Gage also noted that the need to induce structural changes in the neurons in order to assuage the symptoms of schizophrenia might explain why schizophrenia drugs take time before they actually help the patient. In fact, this might explain why other psychoactive drugs take so long to work as well. For example, if depression was simply a matter of modulating the concentration of a particular neurotransmitter, then an anti-depressant should have immediate effects. However, such drugs like antidepressants often take weeks to work. Could it be that such medications work at the structural level and not only at the neurotransmitter level?

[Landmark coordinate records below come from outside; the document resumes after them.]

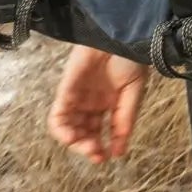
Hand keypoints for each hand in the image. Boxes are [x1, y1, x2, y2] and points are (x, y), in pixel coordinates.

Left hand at [48, 45, 149, 162]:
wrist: (122, 35)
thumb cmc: (130, 59)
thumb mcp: (134, 93)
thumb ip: (125, 121)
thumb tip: (119, 152)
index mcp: (106, 103)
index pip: (98, 131)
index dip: (102, 146)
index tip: (109, 156)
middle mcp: (89, 103)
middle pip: (82, 132)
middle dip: (88, 147)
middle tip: (97, 155)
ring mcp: (76, 97)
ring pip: (67, 128)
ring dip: (75, 142)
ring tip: (87, 148)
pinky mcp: (65, 90)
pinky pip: (57, 116)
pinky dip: (62, 130)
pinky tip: (72, 138)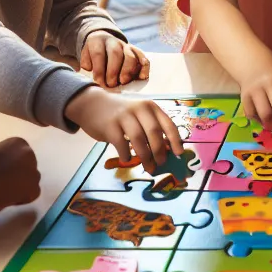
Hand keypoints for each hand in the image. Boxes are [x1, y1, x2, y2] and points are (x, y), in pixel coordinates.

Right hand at [0, 137, 39, 213]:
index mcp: (18, 142)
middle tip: (5, 186)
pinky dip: (22, 198)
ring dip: (22, 187)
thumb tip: (3, 170)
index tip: (3, 176)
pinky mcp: (34, 185)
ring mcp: (34, 168)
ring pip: (32, 180)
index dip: (13, 169)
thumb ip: (2, 158)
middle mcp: (29, 152)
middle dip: (20, 177)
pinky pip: (33, 194)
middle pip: (29, 168)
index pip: (23, 157)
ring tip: (5, 193)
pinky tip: (8, 198)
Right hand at [67, 87, 184, 167]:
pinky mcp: (110, 125)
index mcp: (150, 107)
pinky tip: (127, 159)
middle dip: (159, 151)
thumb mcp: (139, 114)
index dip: (176, 140)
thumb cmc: (121, 113)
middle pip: (154, 133)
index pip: (168, 124)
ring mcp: (124, 116)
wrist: (92, 104)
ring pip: (139, 140)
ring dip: (145, 157)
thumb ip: (151, 127)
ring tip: (148, 167)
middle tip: (161, 163)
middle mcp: (139, 109)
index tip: (179, 154)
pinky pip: (121, 145)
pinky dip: (126, 155)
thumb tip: (166, 150)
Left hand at [79, 32, 148, 88]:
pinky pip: (143, 58)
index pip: (98, 54)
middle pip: (116, 53)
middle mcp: (113, 42)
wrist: (101, 43)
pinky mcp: (136, 52)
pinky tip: (141, 77)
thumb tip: (90, 75)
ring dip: (127, 70)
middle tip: (111, 84)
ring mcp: (126, 46)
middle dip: (113, 71)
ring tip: (123, 82)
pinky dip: (144, 68)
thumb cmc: (92, 57)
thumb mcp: (84, 58)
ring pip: (130, 55)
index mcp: (97, 41)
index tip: (98, 81)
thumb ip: (86, 66)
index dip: (99, 69)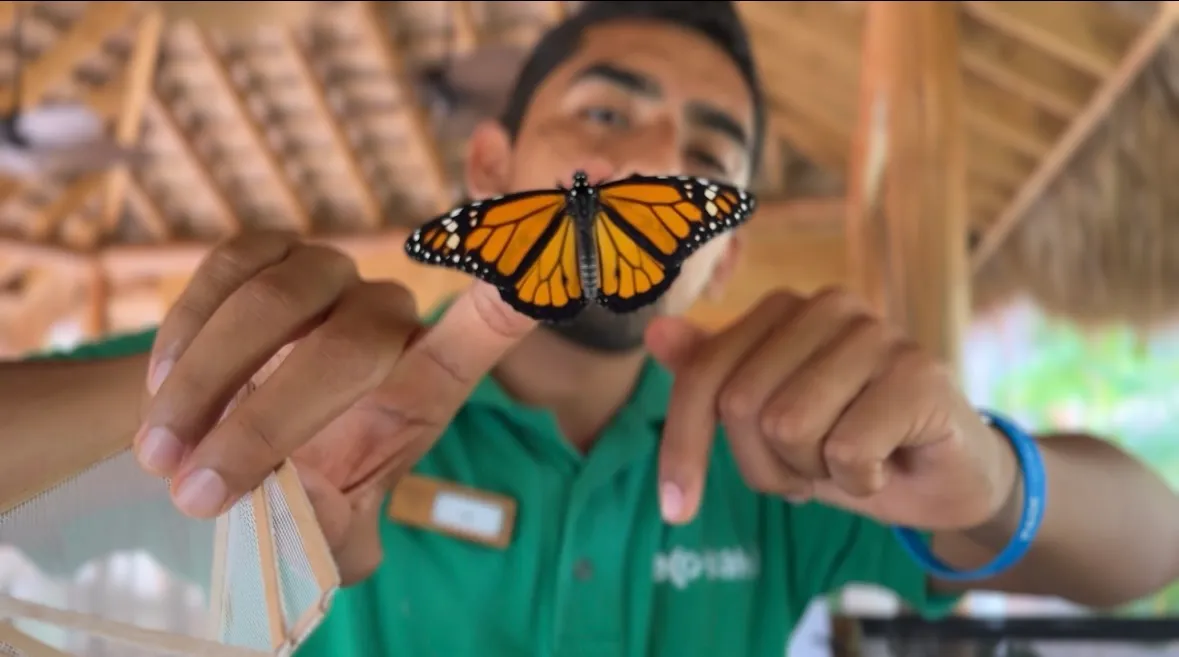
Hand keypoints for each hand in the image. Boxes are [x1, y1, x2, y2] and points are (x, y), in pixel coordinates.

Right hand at [136, 232, 534, 583]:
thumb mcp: (331, 535)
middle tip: (200, 492)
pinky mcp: (266, 251)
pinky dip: (186, 331)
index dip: (512, 293)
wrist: (228, 449)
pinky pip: (229, 265)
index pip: (489, 326)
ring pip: (279, 299)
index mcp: (425, 382)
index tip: (538, 269)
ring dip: (209, 384)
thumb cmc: (299, 490)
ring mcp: (327, 276)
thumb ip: (339, 536)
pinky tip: (161, 390)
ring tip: (162, 457)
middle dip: (269, 421)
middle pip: (354, 343)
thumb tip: (324, 519)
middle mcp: (385, 318)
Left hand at [646, 287, 1017, 531]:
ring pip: (788, 426)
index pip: (703, 376)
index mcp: (784, 310)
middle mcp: (828, 306)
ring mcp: (877, 334)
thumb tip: (656, 332)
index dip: (682, 447)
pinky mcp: (919, 373)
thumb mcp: (768, 422)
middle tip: (810, 469)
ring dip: (812, 473)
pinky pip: (845, 451)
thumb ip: (712, 376)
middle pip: (741, 405)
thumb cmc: (849, 443)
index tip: (676, 508)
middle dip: (766, 466)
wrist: (947, 478)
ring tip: (850, 462)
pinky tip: (887, 464)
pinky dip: (858, 481)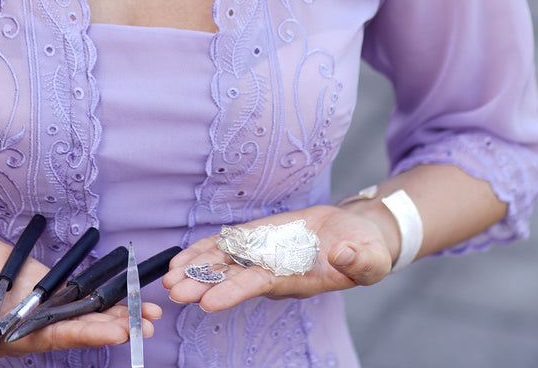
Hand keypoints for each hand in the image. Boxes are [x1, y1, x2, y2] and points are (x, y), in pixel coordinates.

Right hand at [0, 231, 161, 354]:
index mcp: (8, 337)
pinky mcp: (40, 280)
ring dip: (113, 308)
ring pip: (80, 308)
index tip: (115, 332)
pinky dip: (97, 285)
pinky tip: (122, 285)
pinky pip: (73, 285)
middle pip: (76, 326)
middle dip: (112, 325)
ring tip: (149, 311)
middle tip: (148, 324)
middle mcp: (28, 324)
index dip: (85, 334)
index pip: (54, 337)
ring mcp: (37, 302)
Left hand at [162, 205, 395, 310]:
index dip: (232, 293)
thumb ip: (360, 259)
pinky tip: (182, 256)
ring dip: (196, 268)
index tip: (207, 301)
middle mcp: (272, 271)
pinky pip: (227, 245)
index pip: (258, 287)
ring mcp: (262, 255)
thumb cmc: (364, 250)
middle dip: (202, 284)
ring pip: (223, 263)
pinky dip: (204, 248)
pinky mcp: (258, 238)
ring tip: (168, 275)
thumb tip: (346, 254)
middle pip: (231, 279)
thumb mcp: (369, 255)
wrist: (353, 234)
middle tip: (174, 290)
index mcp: (295, 279)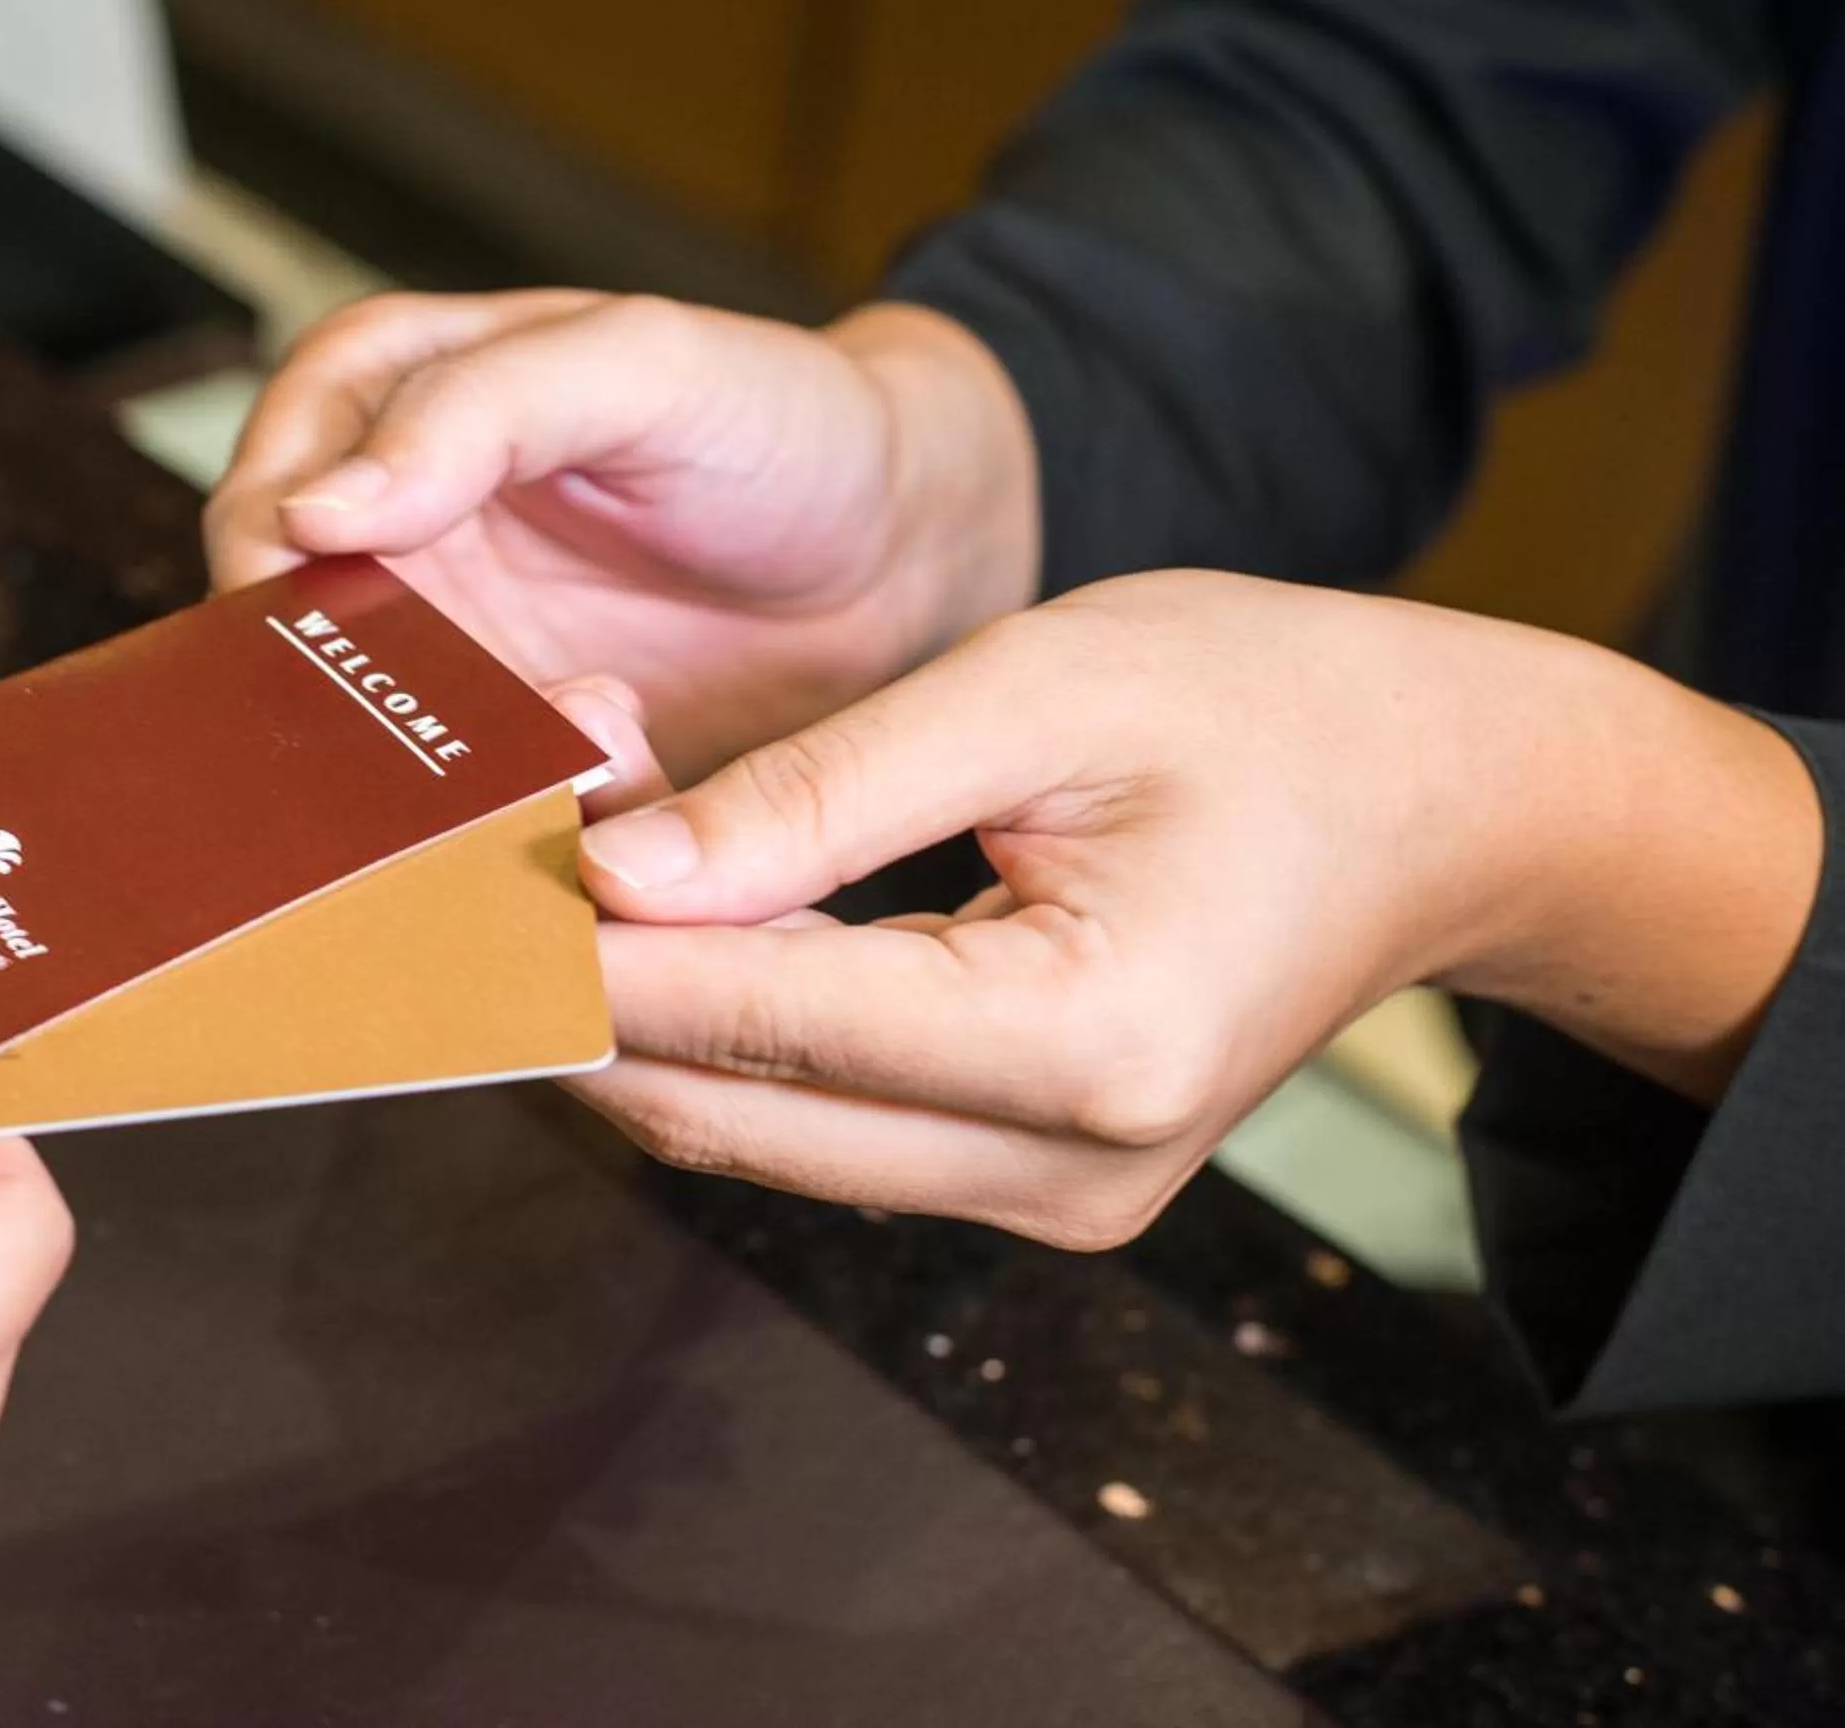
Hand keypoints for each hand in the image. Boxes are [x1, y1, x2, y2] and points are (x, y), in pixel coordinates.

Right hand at [204, 292, 1040, 778]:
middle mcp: (390, 547)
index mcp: (382, 412)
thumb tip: (307, 515)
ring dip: (470, 772)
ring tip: (610, 736)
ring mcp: (449, 664)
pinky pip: (471, 819)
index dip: (281, 584)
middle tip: (494, 716)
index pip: (257, 508)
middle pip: (294, 659)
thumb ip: (476, 410)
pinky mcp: (516, 764)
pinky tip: (629, 787)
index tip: (348, 634)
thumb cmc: (780, 416)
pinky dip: (535, 822)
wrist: (914, 547)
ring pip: (377, 755)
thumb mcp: (639, 362)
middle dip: (380, 705)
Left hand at [562, 573, 1821, 1246]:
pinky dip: (729, 1042)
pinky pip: (827, 1128)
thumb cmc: (1271, 706)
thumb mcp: (1038, 690)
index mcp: (1087, 1042)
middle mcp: (1067, 1168)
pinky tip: (657, 940)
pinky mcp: (1037, 1184)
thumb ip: (820, 795)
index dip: (582, 957)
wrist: (1450, 801)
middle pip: (732, 1115)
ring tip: (525, 899)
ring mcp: (1055, 1199)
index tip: (439, 894)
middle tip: (441, 895)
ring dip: (641, 1027)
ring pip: (761, 1138)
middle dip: (578, 1004)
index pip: (759, 1015)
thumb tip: (618, 874)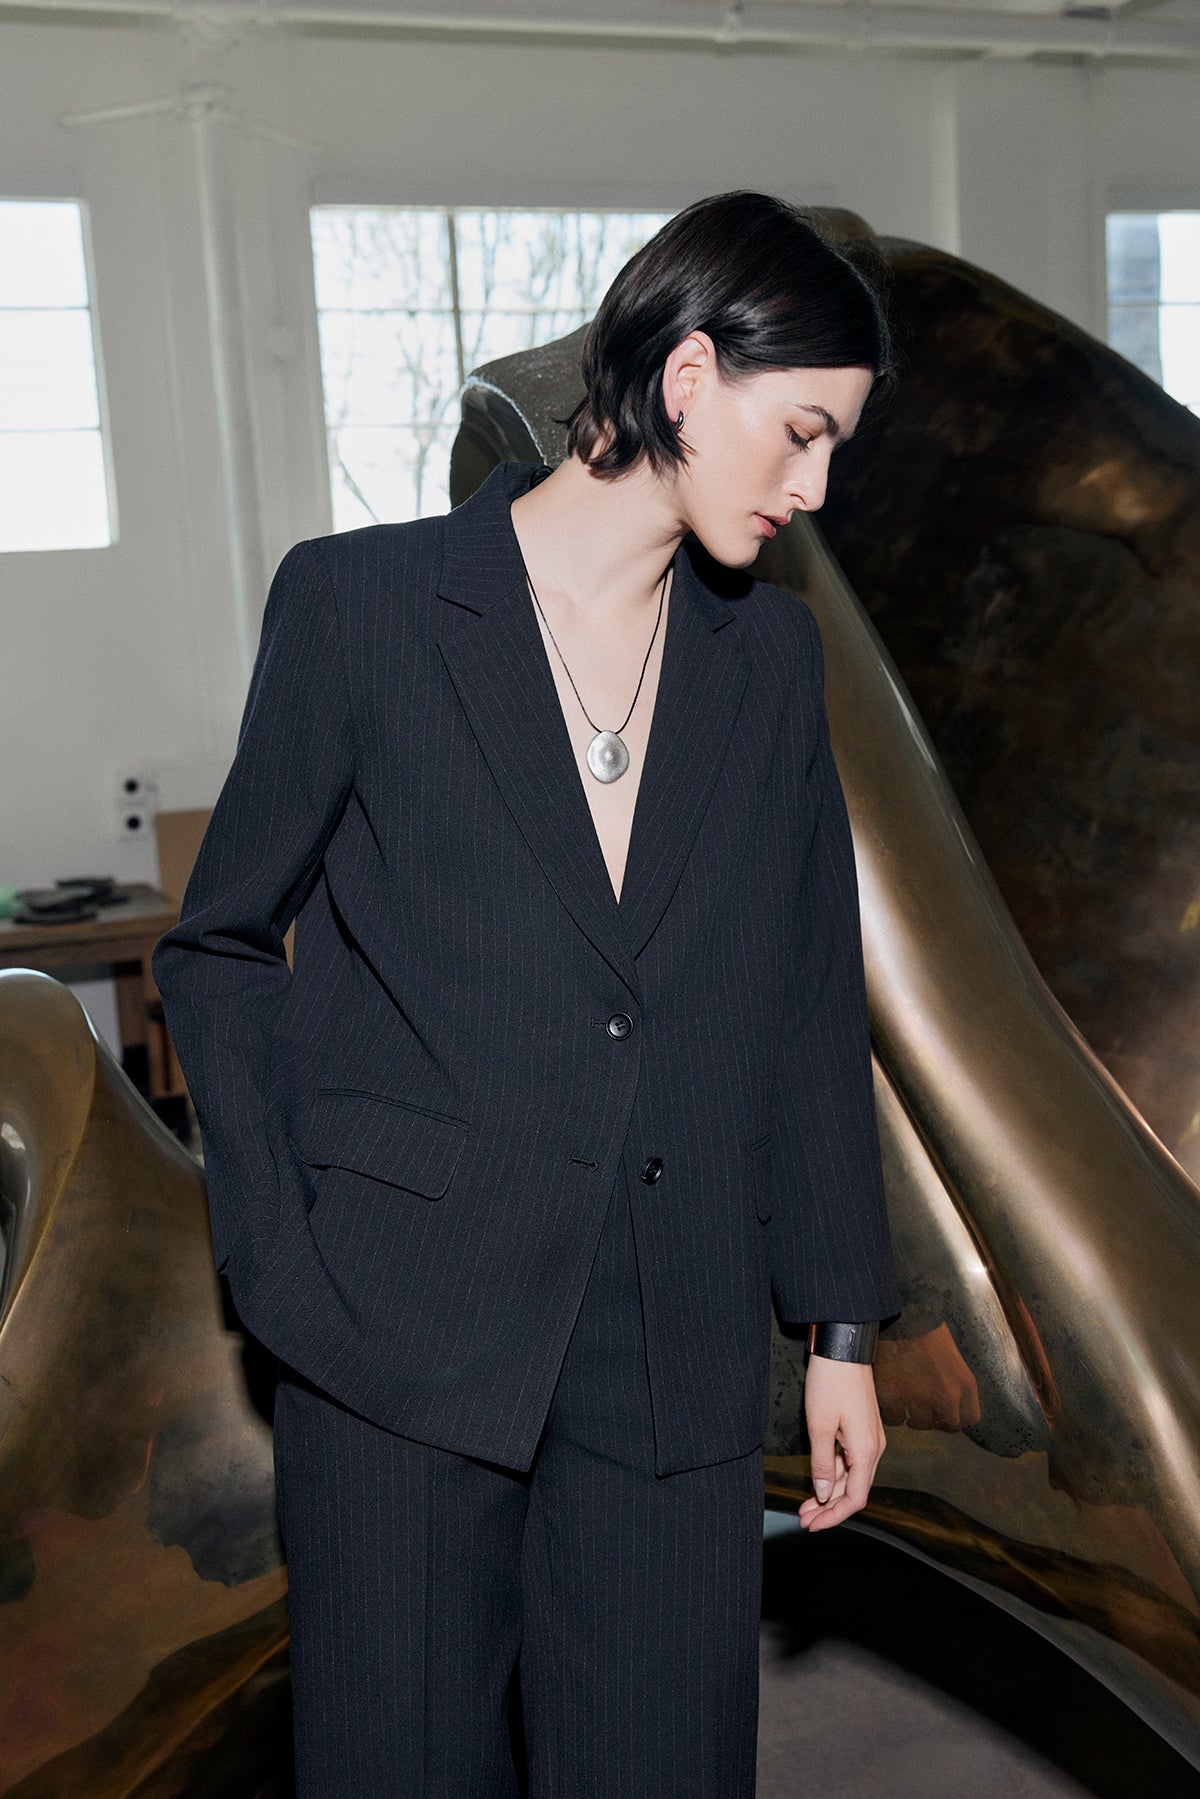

When asked what technological advances are needed to explore this further, Gage responded: “One limitation is we haven’t differentiated the cells into specific cell types—neuronal subtypes. Right now we’re just laying these neurons down and allowing them to form connections as they might. Looking ahead, it’s going to be important for us to differentiate the cells. For example, to differentiate and model the cortical neurons, which are responsible for thinking tasks, or the hippocampal neurons, which are responsible for memory tasks. I can one day see us using microfluidic chambers to achieve this. They will allow us to compartmentalize microscopically specific subtypes of neurons in certain locations, and then regulate how they connect to each other. That way you can simulate in a more accurate manner how these subtypes connect with each other in the brain. The future of this is really exciting because the dish is going to get much more complicated.”